_Problem to solve_
From the records below, print exactly the lines starting at the one containing "- **Customer Profile**: Demographics, plan" and ending at the one containing "### Configuration", ends included, and nothing else.

_The data_

[Start of section]

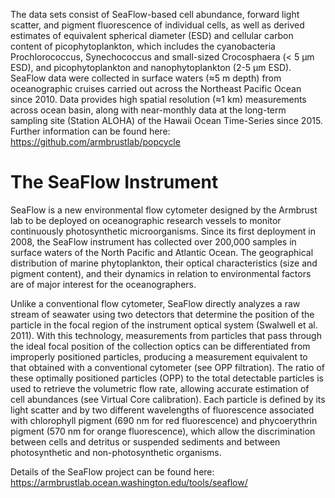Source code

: The data sets consist of SeaFlow-based cell abundance, forward light
scatter, and pigment fluorescence of individual cells, as well as
derived estimates of equivalent spherical diameter (ESD) and cellular
carbon content of picophytoplankton, which includes the cyanobacteria
Prochlorococcus, Synechococcus and small-sized Crocosphaera (\< 5 μm
ESD), and picophytoplankton and nanophytoplankton (2-5 μm ESD). SeaFlow
data were collected in surface waters (≈5 m depth) from oceanographic
cruises carried out across the Northeast Pacific Ocean since 2010. Data
provides high spatial resolution (≈1 km) measurements across ocean
basin, along with near-monthly data at the long-term sampling site
(Station ALOHA) of the Hawaii Ocean Time-Series since 2015. Further
information can be found here: <https://github.com/armbrustlab/popcycle>

# The SeaFlow Instrument

SeaFlow is a new environmental flow cytometer designed by the Armbrust
lab to be deployed on oceanographic research vessels to monitor
continuously photosynthetic microorganisms. Since its first deployment
in 2008, the SeaFlow instrument has collected over 200,000 samples in
surface waters of the North Pacific and Atlantic Ocean. The geographical
distribution of marine phytoplankton, their optical characteristics
(size and pigment content), and their dynamics in relation to
environmental factors are of major interest for the oceanographers.

Unlike a conventional flow cytometer, SeaFlow directly analyzes a raw
stream of seawater using two detectors that determine the position of
the particle in the focal region of the instrument optical system
(Swalwell et al. 2011). With this technology, measurements from
particles that pass through the ideal focal position of the collection
optics can be differentiated from improperly positioned particles,
producing a measurement equivalent to that obtained with a conventional
cytometer (see OPP filtration). The ratio of these optimally positioned
particles (OPP) to the total detectable particles is used to retrieve
the volumetric flow rate, allowing accurate estimation of cell
abundances (see Virtual Core calibration). Each particle is defined by
its light scatter and by two different wavelengths of fluorescence
associated with chlorophyll pigment (690 nm for red fluorescence) and
phycoerythrin pigment (570 nm for orange fluorescence), which allow the
discrimination between cells and detritus or suspended sediments and
between photosynthetic and non-photosynthetic organisms.

Details of the SeaFlow project can be found here:
<https://armbrustlab.ocean.washington.edu/tools/seaflow/>
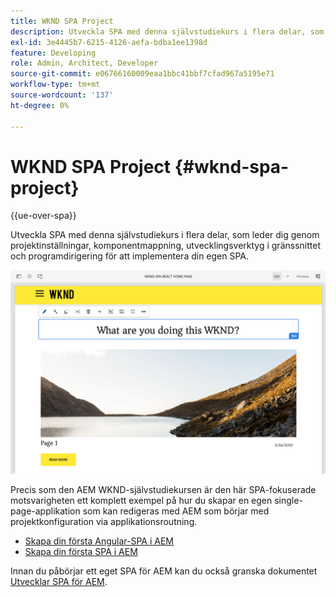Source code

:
 ```yaml
---
title: WKND SPA Project
description: Utveckla SPA med denna självstudiekurs i flera delar, som leder dig genom projektinställningar, komponentmappning, utvecklingsverktyg i gränssnittet och programdirigering för att implementera dina egna SPA med både React och Angular.
exl-id: 3e4445b7-6215-4126-aefa-bdba1ee1398d
feature: Developing
role: Admin, Architect, Developer
source-git-commit: e06766160009eaa1bbc41bbf7cfad967a5195e71
workflow-type: tm+mt
source-wordcount: '137'
ht-degree: 0%

---
```


# WKND SPA Project {#wknd-spa-project}

{{ue-over-spa}}

Utveckla SPA med denna självstudiekurs i flera delar, som leder dig genom projektinställningar, komponentmappning, utvecklingsverktyg i gränssnittet och programdirigering för att implementera din egen SPA.

![WKND SPA projekt](assets/wknd-spa-project.png)

Precis som den AEM WKND-självstudiekursen är den här SPA-fokuserade motsvarigheten ett komplett exempel på hur du skapar en egen single-page-applikation som kan redigeras med AEM som börjar med projektkonfiguration via applikationsroutning.

* [Skapa din första Angular-SPA i AEM](https://experienceleague.adobe.com/docs/experience-manager-learn/getting-started-with-aem-headless/spa-editor/angular/overview.html?lang=sv-SE)
* [Skapa din första SPA i AEM](https://experienceleague.adobe.com/docs/experience-manager-learn/getting-started-with-aem-headless/spa-editor/react/overview.html?lang=sv-SE)

Innan du påbörjar ett eget SPA för AEM kan du också granska dokumentet [Utvecklar SPA för AEM](developing.md).
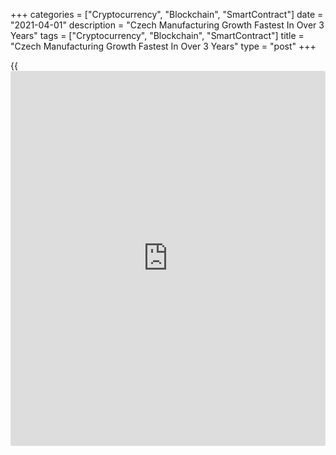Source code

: +++
categories = ["Cryptocurrency", "Blockchain", "SmartContract"]
date = "2021-04-01"
description = "Czech Manufacturing Growth Fastest In Over 3 Years"
tags = ["Cryptocurrency", "Blockchain", "SmartContract"]
title = "Czech Manufacturing Growth Fastest In Over 3 Years"
type = "post"
+++

{{<iframe id="large-banner" src="https://www.bounty.group/#slide=20.0" width="100%" height="600" scrolling="no" style="border: 0px solid rgb(216, 221, 230); border-radius: 3px;">}}

The Czech Republic's manufacturing sector expanded at the fastest pace
in over three years in March amid strong growth in output and new
orders, survey data from IHS Markit showed Thursday.

The purchasing managers' index, or PMI, for the manufacturing sector
climbed to 58 from 56.5 in February. The reading was in line with
economists' expectations.

A PMI reading above 50 signals growth in the sector. The latest reading
showed the fastest improvement in operating conditions since February
2018, IHS Markit said.

Export growth was the strongest since April 2018.

Meanwhile, vendor performance deteriorated sharply and price pressures
remained significant.

Input costs rose at a record pace mainly due to raw material supply
shortages caused by the transportation delays due to [coronavirus][1]
lockdown restrictions.

Consequently, several firms raised selling prices at the fastest pace
since January 2008.  
  
The survey data was collected during March 12-23.

"Firms expect output to increase over the coming year, with
[business][2] confidence at its second-highest since July 2018," IHS
Markit economist Sian Jones said.

"We currently forecast that industrial production will rise 7.6 percent
in 2021, but much remains uncertain amid rising COVID-19 cases in the
country."

For comments and feedback [contact](https://www.playgroundfx.com/contact/): editorial@rtt[news](https://www.letsplayfx.com/blog/forex-news-website/).com

[Economic News][3]

 **What parts of the world are seeing the best (and worst) economic
performances lately? Click[here][4] to check out our [Econ Scorecard][4]
and find out! See up-to-the-moment [ranking](https://www.playgroundfx.com/blog/crypto-exchange-ranking/)s for the best and worst
performers in [GDP][5], [unemployment rate][6], [inflation][7] and much
more.**

   1. www.rtt[news](https://www.letsplayfx.com/blog/forex-news-website/).com/list/coronavirus.aspx
   2. www.rtt[news](https://www.letsplayfx.com/blog/forex-news-website/).com/Content/Business.aspx
   3. www.rtt[news](https://www.letsplayfx.com/blog/forex-news-website/).com/Content/EconomicNews.aspx
   4. www.rtt[news](https://www.letsplayfx.com/blog/forex-news-website/).com/economic-scorecard/world-rank/retail-sales/highest-performance.aspx
   5. www.rtt[news](https://www.letsplayfx.com/blog/forex-news-website/).com/economic-scorecard/world-rank/GDP/highest-performance.aspx
   6. www.rtt[news](https://www.letsplayfx.com/blog/forex-news-website/).com/economic-scorecard/world-rank/unemployment-rate/lowest-performance.aspx
   7. www.rtt[news](https://www.letsplayfx.com/blog/forex-news-website/).com/economic-scorecard/world-rank/CPI/highest-performance.aspx
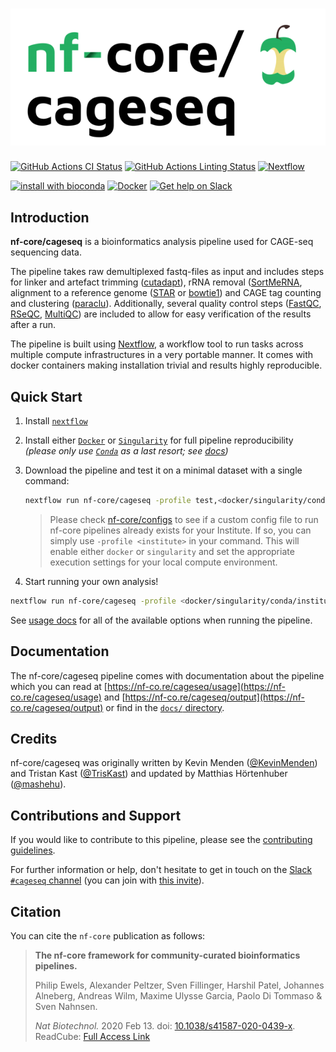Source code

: # ![nf-core/cageseq](docs/images/nf-core-cageseq_logo.png)

[![GitHub Actions CI Status](https://github.com/nf-core/cageseq/workflows/cageseq%20CI/badge.svg)](https://github.com/nf-core/cageseq/actions)
[![GitHub Actions Linting Status](https://github.com/nf-core/cageseq/workflows/cageseq%20linting/badge.svg)](https://github.com/nf-core/cageseq/actions)
[![Nextflow](https://img.shields.io/badge/nextflow-%E2%89%A519.10.0-brightgreen.svg)](https://www.nextflow.io/)

[![install with bioconda](https://img.shields.io/badge/install%20with-bioconda-brightgreen.svg)](https://bioconda.github.io/)
[![Docker](https://img.shields.io/docker/automated/nfcore/cageseq.svg)](https://hub.docker.com/r/nfcore/cageseq)
[![Get help on Slack](http://img.shields.io/badge/slack-nf--core%20%23cageseq-4A154B?logo=slack)](https://nfcore.slack.com/channels/cageseq)

## Introduction

**nf-core/cageseq** is a bioinformatics analysis pipeline used for CAGE-seq sequencing data.

The pipeline takes raw demultiplexed fastq-files as input and includes steps for linker and artefact trimming
([cutadapt](https://cutadapt.readthedocs.io/en/stable/guide.html)), rRNA removal ([SortMeRNA](https://github.com/biocore/sortmerna), alignment to a reference genome ([STAR](https://github.com/alexdobin/STAR) or [bowtie1](http://bowtie-bio.sourceforge.net/index.shtml)) and CAGE tag counting
and clustering ([paraclu](http://cbrc3.cbrc.jp/~martin/paraclu/)).
Additionally, several quality control steps
([FastQC](https://www.bioinformatics.babraham.ac.uk/projects/fastqc/),
[RSeQC](http://rseqc.sourceforge.net/),
[MultiQC](https://multiqc.info/))
are included to allow for easy verification of the results after a run.

The pipeline is built using [Nextflow](https://www.nextflow.io), a workflow tool to run tasks across multiple compute infrastructures in a very portable manner. It comes with docker containers making installation trivial and results highly reproducible.

## Quick Start

1. Install [`nextflow`](https://nf-co.re/usage/installation)

2. Install either [`Docker`](https://docs.docker.com/engine/installation/) or [`Singularity`](https://www.sylabs.io/guides/3.0/user-guide/) for full pipeline reproducibility _(please only use [`Conda`](https://conda.io/miniconda.html) as a last resort; see [docs](https://nf-co.re/usage/configuration#basic-configuration-profiles))_

3. Download the pipeline and test it on a minimal dataset with a single command:

    ```bash
    nextflow run nf-core/cageseq -profile test,<docker/singularity/conda/institute>
    ```

    > Please check [nf-core/configs](https://github.com/nf-core/configs#documentation) to see if a custom config file to run nf-core pipelines already exists for your Institute. If so, you can simply use `-profile <institute>` in your command. This will enable either `docker` or `singularity` and set the appropriate execution settings for your local compute environment.

4. Start running your own analysis!

```bash
nextflow run nf-core/cageseq -profile <docker/singularity/conda/institute> --input '*_R1.fastq.gz' --aligner <'star'/'bowtie1'> --genome GRCh38
```

See [usage docs](docs/usage.md) for all of the available options when running the pipeline.

## Documentation

The nf-core/cageseq pipeline comes with documentation about the pipeline which you can read at [https://nf-co.re/cageseq/usage](https://nf-co.re/cageseq/usage) and [https://nf-co.re/cageseq/output](https://nf-co.re/cageseq/output) or find in the [`docs/` directory](docs).

## Credits

nf-core/cageseq was originally written by Kevin Menden ([@KevinMenden](https://github.com/KevinMenden)) and Tristan Kast ([@TrisKast](https://github.com/TrisKast)) and updated by Matthias Hörtenhuber ([@mashehu](https://github.com/mashehu)).

## Contributions and Support

If you would like to contribute to this pipeline, please see the [contributing guidelines](.github/CONTRIBUTING.md).

For further information or help, don't hesitate to get in touch on the [Slack `#cageseq` channel](https://nfcore.slack.com/channels/cageseq) (you can join with [this invite](https://nf-co.re/join/slack)).

## Citation

<!-- TODO nf-core: Add citation for pipeline after first release. Uncomment lines below and update Zenodo doi. -->
<!-- If you use  nf-core/cageseq for your analysis, please cite it using the following doi: [10.5281/zenodo.XXXXXX](https://doi.org/10.5281/zenodo.XXXXXX) -->

You can cite the `nf-core` publication as follows:

> **The nf-core framework for community-curated bioinformatics pipelines.**
>
> Philip Ewels, Alexander Peltzer, Sven Fillinger, Harshil Patel, Johannes Alneberg, Andreas Wilm, Maxime Ulysse Garcia, Paolo Di Tommaso & Sven Nahnsen.
>
> _Nat Biotechnol._ 2020 Feb 13. doi: [10.1038/s41587-020-0439-x](https://dx.doi.org/10.1038/s41587-020-0439-x).
> ReadCube: [Full Access Link](https://rdcu.be/b1GjZ)
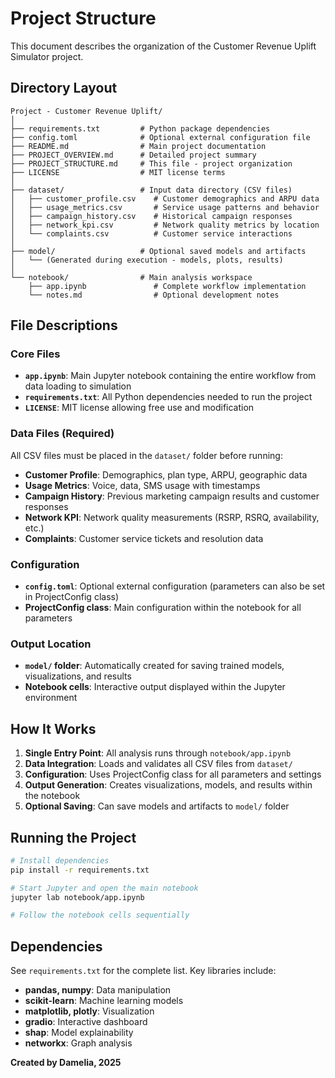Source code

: # Project Structure

This document describes the organization of the Customer Revenue Uplift Simulator project.

## Directory Layout

```
Project - Customer Revenue Uplift/
│
├── requirements.txt         # Python package dependencies
├── config.toml              # Optional external configuration file
├── README.md                # Main project documentation
├── PROJECT_OVERVIEW.md      # Detailed project summary
├── PROJECT_STRUCTURE.md     # This file - project organization
├── LICENSE                  # MIT license terms
│
├── dataset/                 # Input data directory (CSV files)
│   ├── customer_profile.csv    # Customer demographics and ARPU data
│   ├── usage_metrics.csv       # Service usage patterns and behavior
│   ├── campaign_history.csv    # Historical campaign responses
│   ├── network_kpi.csv         # Network quality metrics by location
│   └── complaints.csv          # Customer service interactions
│
├── model/                   # Optional saved models and artifacts
│   └── (Generated during execution - models, plots, results)
│
└── notebook/                # Main analysis workspace
    ├── app.ipynb               # Complete workflow implementation
    └── notes.md                # Optional development notes
```

## File Descriptions

### Core Files

- **`app.ipynb`**: Main Jupyter notebook containing the entire workflow from data loading to simulation
- **`requirements.txt`**: All Python dependencies needed to run the project
- **`LICENSE`**: MIT license allowing free use and modification

### Data Files (Required)

All CSV files must be placed in the `dataset/` folder before running:

- **Customer Profile**: Demographics, plan type, ARPU, geographic data
- **Usage Metrics**: Voice, data, SMS usage with timestamps
- **Campaign History**: Previous marketing campaign results and customer responses
- **Network KPI**: Network quality measurements (RSRP, RSRQ, availability, etc.)
- **Complaints**: Customer service tickets and resolution data

### Configuration

- **`config.toml`**: Optional external configuration (parameters can also be set in ProjectConfig class)
- **ProjectConfig class**: Main configuration within the notebook for all parameters

### Output Location

- **`model/` folder**: Automatically created for saving trained models, visualizations, and results
- **Notebook cells**: Interactive output displayed within the Jupyter environment

## How It Works

1. **Single Entry Point**: All analysis runs through `notebook/app.ipynb`
2. **Data Integration**: Loads and validates all CSV files from `dataset/`
3. **Configuration**: Uses ProjectConfig class for all parameters and settings
4. **Output Generation**: Creates visualizations, models, and results within the notebook
5. **Optional Saving**: Can save models and artifacts to `model/` folder

## Running the Project

```bash
# Install dependencies
pip install -r requirements.txt

# Start Jupyter and open the main notebook
jupyter lab notebook/app.ipynb

# Follow the notebook cells sequentially
```

## Dependencies

See `requirements.txt` for the complete list. Key libraries include:

- **pandas, numpy**: Data manipulation
- **scikit-learn**: Machine learning models
- **matplotlib, plotly**: Visualization
- **gradio**: Interactive dashboard
- **shap**: Model explainability
- **networkx**: Graph analysis

**Created by Damelia, 2025**

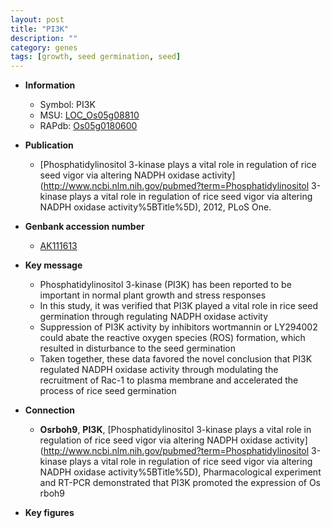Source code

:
 ```yaml
---
layout: post
title: "PI3K"
description: ""
category: genes
tags: [growth, seed germination, seed]
---
```


* **Information**  
    + Symbol: PI3K  
    + MSU: [LOC_Os05g08810](http://rice.plantbiology.msu.edu/cgi-bin/ORF_infopage.cgi?orf=LOC_Os05g08810)  
    + RAPdb: [Os05g0180600](http://rapdb.dna.affrc.go.jp/viewer/gbrowse_details/irgsp1?name=Os05g0180600)  

* **Publication**  
    + [Phosphatidylinositol 3-kinase plays a vital role in regulation of rice seed vigor via altering NADPH oxidase activity](http://www.ncbi.nlm.nih.gov/pubmed?term=Phosphatidylinositol 3-kinase plays a vital role in regulation of rice seed vigor via altering NADPH oxidase activity%5BTitle%5D), 2012, PLoS One.

* **Genbank accession number**  
    + [AK111613](http://www.ncbi.nlm.nih.gov/nuccore/AK111613)

* **Key message**  
    + Phosphatidylinositol 3-kinase (PI3K) has been reported to be important in normal plant growth and stress responses
    + In this study, it was verified that PI3K played a vital role in rice seed germination through regulating NADPH oxidase activity
    + Suppression of PI3K activity by inhibitors wortmannin or LY294002 could abate the reactive oxygen species (ROS) formation, which resulted in disturbance to the seed germination
    + Taken together, these data favored the novel conclusion that PI3K regulated NADPH oxidase activity through modulating the recruitment of Rac-1 to plasma membrane and accelerated the process of rice seed germination

* **Connection**  
    + __Osrboh9__, __PI3K__, [Phosphatidylinositol 3-kinase plays a vital role in regulation of rice seed vigor via altering NADPH oxidase activity](http://www.ncbi.nlm.nih.gov/pubmed?term=Phosphatidylinositol 3-kinase plays a vital role in regulation of rice seed vigor via altering NADPH oxidase activity%5BTitle%5D),  Pharmacological experiment and RT-PCR demonstrated that PI3K promoted the expression of Os rboh9

* **Key figures**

[End of section]

_Task output_
- **Customer Profile**: Demographics, plan type, ARPU, geographic data
- **Usage Metrics**: Voice, data, SMS usage with timestamps
- **Campaign History**: Previous marketing campaign results and customer responses
- **Network KPI**: Network quality measurements (RSRP, RSRQ, availability, etc.)
- **Complaints**: Customer service tickets and resolution data

### Configuration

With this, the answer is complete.